Герой еще не знает, что видит ее в последний раз…
4
Все, разумеется, происходит не так, как планировалось. Вопреки всем расчетам, всем ожиданиям «демоны» являются за ним уже в эту ночь. Видимо, «кукла», которую он подготовил, здесь не причем. Сам его предварительный поиск по данной теме, беседы с людьми, сбор информации задел какие-то струны. Спусковой крючок соскочил. Таинственный механизм пришел в действие. Около трех часов ночи герой, только что задремавший в кресле, слышит требовательный стук в дверь. В последний раз проносится у него в голове, что, может быть, лучше не открывать. Может быть — затаиться, прикинуться, что его нет дома. Или даже — дернуть окно, высунуться, пренебрегая условностями, воззвать о помощи. Однако, уже поздно. Рубеж прежней жизни пересечен, жребий брошен, музыка смерти выпевает первые ноты. Герой даже не успевает подойти к двери. Старенький замок, который он уже не раз собирался сменить, не выдерживает и слетает. В квартиру ввалива-ются трое людей.
— Гражданин такой-то?..
— Да…
— Проедемте с нами!..
У героя дико, будто в припадке, прыгает сердце. В глубине души, в тайниках сознания он все же не верил, что это возможно. Сколько бы разоблачительных документов ему ни прислали, сколько бы показаний, свидетельств ему ни пришлось бы прочесть. И вот теперь это невозможное начинает овеществляться. Он замечает, что на вошедших действительно — гимнастерки довоенного образца, перетянутые портупеями, какие уже давно вышли из употребления, что они — в сапогах, отливающих бутылочной чернотой, а у старшего вместо погон — лычки с непонятными знаками различия.

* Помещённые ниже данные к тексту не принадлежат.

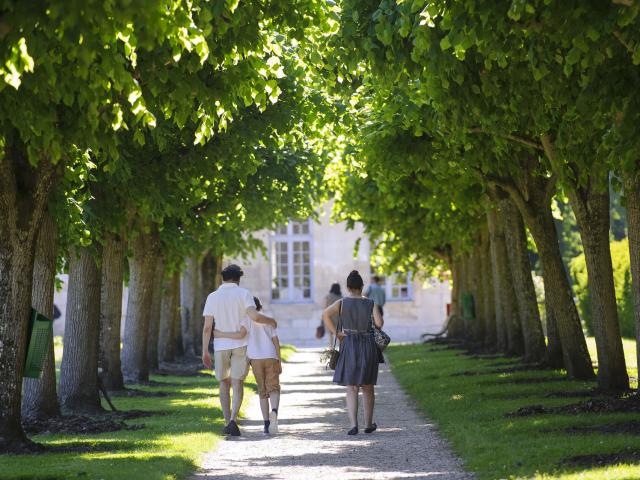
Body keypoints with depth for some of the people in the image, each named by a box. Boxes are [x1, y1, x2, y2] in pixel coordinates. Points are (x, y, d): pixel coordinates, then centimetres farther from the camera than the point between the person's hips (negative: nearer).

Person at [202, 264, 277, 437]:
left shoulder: (213, 297, 1)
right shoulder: (243, 293, -4)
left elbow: (207, 327, -3)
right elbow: (254, 316, -18)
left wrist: (205, 351, 2)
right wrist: (270, 321, 1)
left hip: (221, 345, 1)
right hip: (240, 345, -1)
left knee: (224, 383, 14)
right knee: (237, 384, -1)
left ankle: (227, 422, 11)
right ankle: (233, 420, -19)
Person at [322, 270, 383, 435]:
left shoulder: (342, 303, -3)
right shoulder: (371, 303, -3)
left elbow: (325, 314, -17)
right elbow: (379, 323, -13)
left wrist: (335, 332, -9)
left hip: (349, 347, 0)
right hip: (368, 346, 0)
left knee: (351, 388, 3)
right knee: (368, 387, 14)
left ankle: (353, 424, -12)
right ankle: (368, 424, 20)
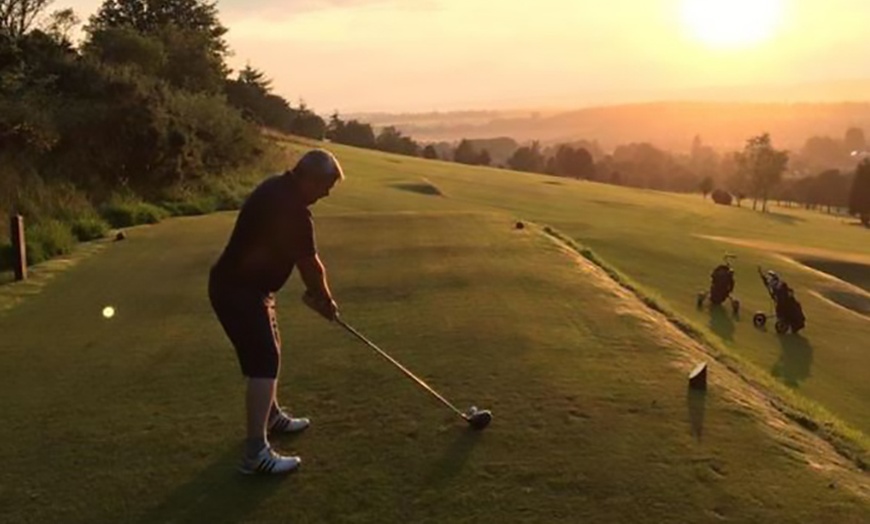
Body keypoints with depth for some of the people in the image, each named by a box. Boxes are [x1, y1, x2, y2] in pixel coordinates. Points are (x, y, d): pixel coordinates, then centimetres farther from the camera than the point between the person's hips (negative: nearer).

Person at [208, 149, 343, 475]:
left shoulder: (277, 190, 7)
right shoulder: (291, 210, -25)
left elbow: (301, 259, 11)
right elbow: (310, 264, -11)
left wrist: (314, 292, 8)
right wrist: (326, 300, 5)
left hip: (240, 284, 11)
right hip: (239, 291, -11)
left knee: (267, 351, 23)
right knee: (264, 364, -11)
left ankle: (272, 417, 41)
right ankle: (256, 453, -9)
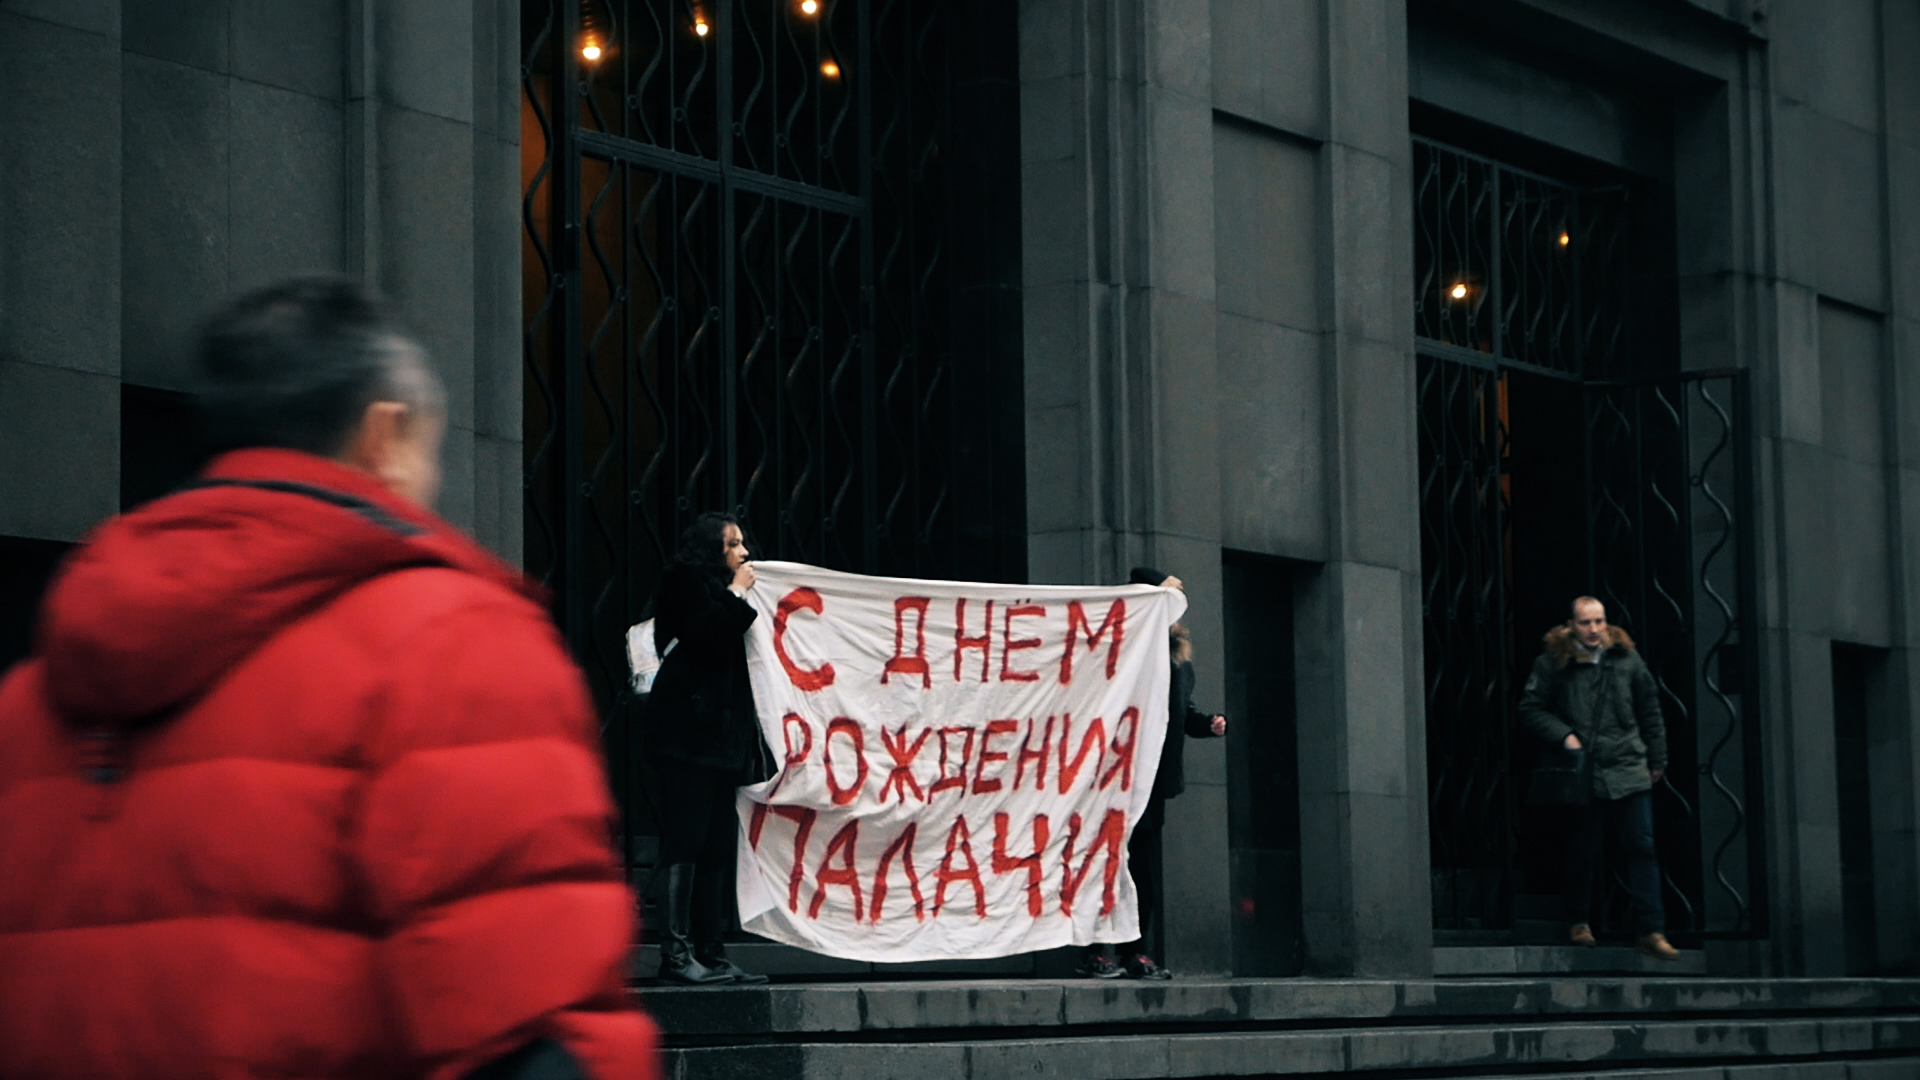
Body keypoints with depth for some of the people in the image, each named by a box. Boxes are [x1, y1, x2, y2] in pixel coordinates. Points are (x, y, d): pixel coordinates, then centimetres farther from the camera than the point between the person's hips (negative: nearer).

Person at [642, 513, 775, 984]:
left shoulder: (717, 591, 24)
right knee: (686, 839, -12)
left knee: (718, 845, 5)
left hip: (721, 733, 9)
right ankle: (676, 952, -13)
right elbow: (707, 638, -16)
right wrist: (736, 595, -7)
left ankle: (710, 951, 5)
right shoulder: (686, 583, -1)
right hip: (691, 731, -9)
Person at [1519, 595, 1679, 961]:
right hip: (1585, 775, -2)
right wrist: (1564, 735, -10)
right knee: (1583, 851, 4)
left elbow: (1650, 711, 16)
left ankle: (1651, 931, -2)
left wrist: (1656, 759, 14)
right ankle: (1579, 923, 22)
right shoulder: (1553, 663, -1)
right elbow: (1532, 709, 3)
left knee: (1642, 848, -3)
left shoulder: (1625, 658, 7)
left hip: (1630, 771, 2)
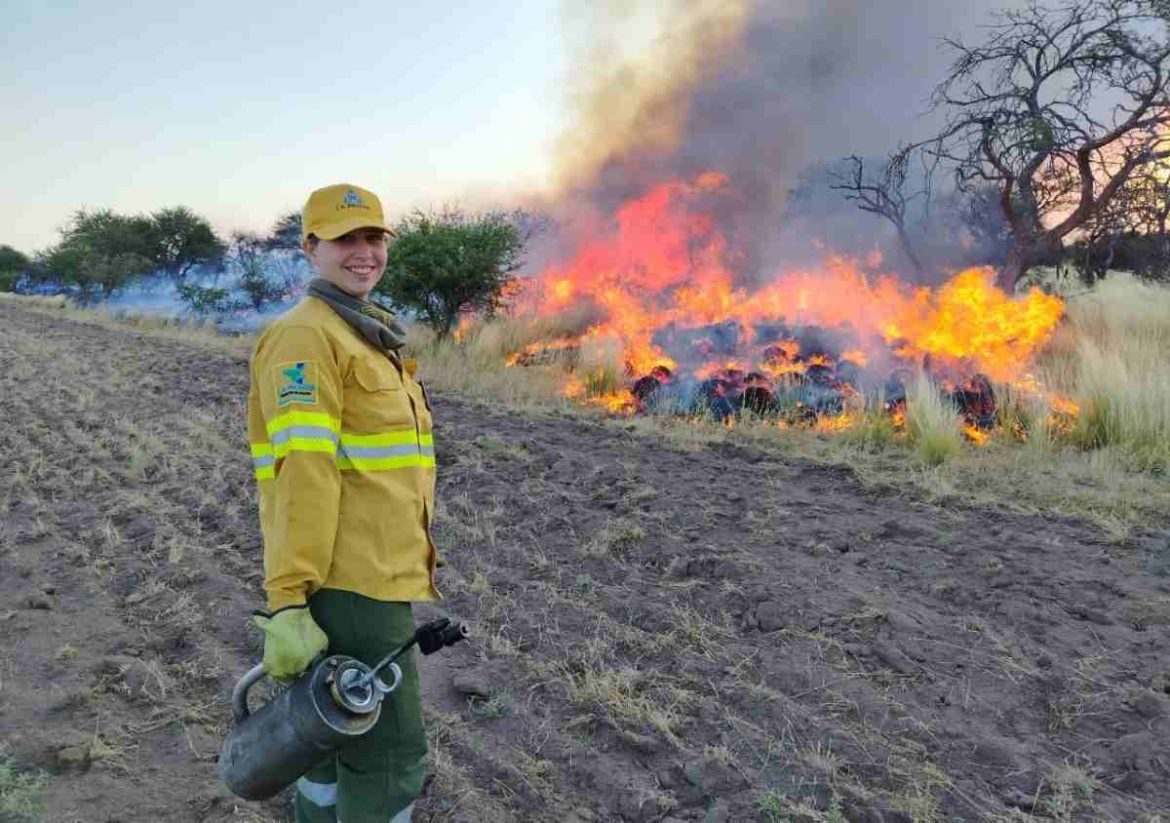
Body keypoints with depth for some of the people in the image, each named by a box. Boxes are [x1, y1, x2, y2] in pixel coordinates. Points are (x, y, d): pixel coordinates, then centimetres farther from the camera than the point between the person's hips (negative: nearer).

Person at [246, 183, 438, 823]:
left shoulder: (369, 335, 17)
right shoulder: (306, 335, -13)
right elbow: (302, 472, -22)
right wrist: (287, 601, -25)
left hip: (379, 572, 10)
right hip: (353, 579, -10)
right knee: (390, 753, -1)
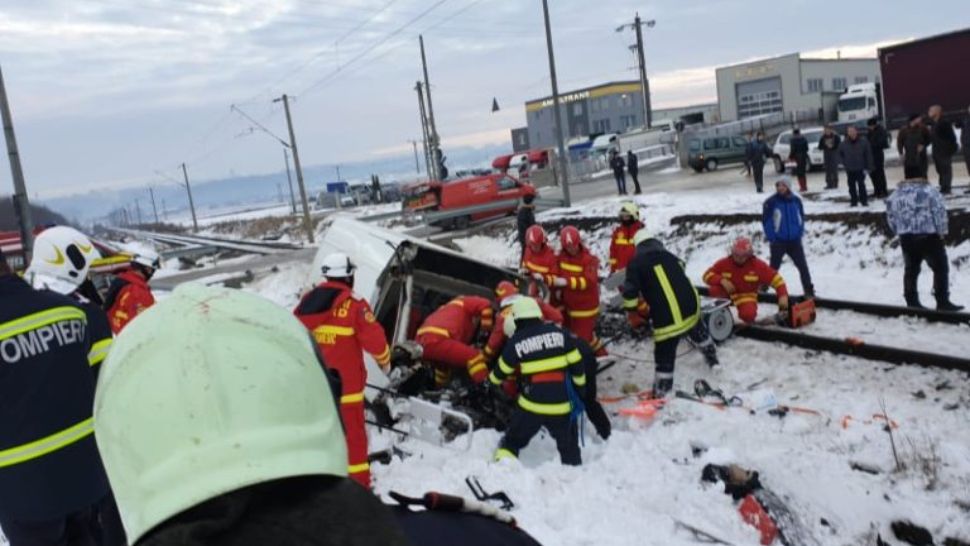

Впрочем, все это он восстанавливает в памяти позже. А в тот момент, как и большинство людей, пребывавших в подобном положении до него, он перестает что-либо соображать, пятится от демонов, вынырнувших из тьмы, лепечет что-то жалкое и беспомощное. Что-то вроде: какое вы имеете право?..
Никто его, конечно, не слушает. Двое вошедших сноровисто заламывают ему руки, протаскивают на площадку, по лестнице, так что ноги у него бегут сами собой. Все это — энергично, не задерживаясь, не останавливаясь. Герой опомниться не успевает, как оказывается на улице. Ругань, толчок, за ним с лязгом, с ужасным скрежетом захлопывается железная дверь. Он лишь краем глаза успевает заметить, что машина, ждущая у парадной, тоже старого образца: тускло-черный фургон, «воронок», какие он видел в кино. Внутри — тусклая лампочка, забранная решеткой, цинк обивки, две деревянных скамьи по бортам. «Воронок» тут же трогается. Обещанной помощи нет. Позже, когда это уже не будет иметь значения, выяснится, что сигнализация, поставленная в квартире, не сработала: милиция и не думала выезжать, сотрудник частной охраны «воронок» проглядел, во всяком случае клялся, что никакие машины к парадной не подъезжали, а видеокамеры, хоть и были в исправности, но зафиксировали лишь перемещения неясных теней: не разобрать ни лиц, ни фигур. Идентифицировать что-либо по этим записям было нельзя. В общем, герой оказывается в ловушке, которую сам же себе и устроил.
Ему это становится окончательно ясно, когда минут через пять «воронок» куда-то сворачивает, тормозит, снова лязгает дверь: Выходи!.. — и его тем же способом, заломив руки за спину, протаскивают по обшарпанному коридору. Обстановка в кабинете говорит сама за себя: наглухо зашторенное окно, стол с чернильным прибором, видимо, привинченным к основанию, по краям — две лампы, так чтобы свет от них бил прямо в лицо, на стене, в строгой раме — портрет основателя ВЧК. Все — как изложено в присланных ему документах. Последние сомнения рассеиваются через пару секунд. Старший в группе, звание которого остается загадкой, бросает фуражку (она, мелькнув окантовкой, исчезает во тьме) и, не присаживаясь, подавшись вперед, суровым голосом требует, чтобы герой, ничего не утаивая, рассказал о своей антисоветской деятельности.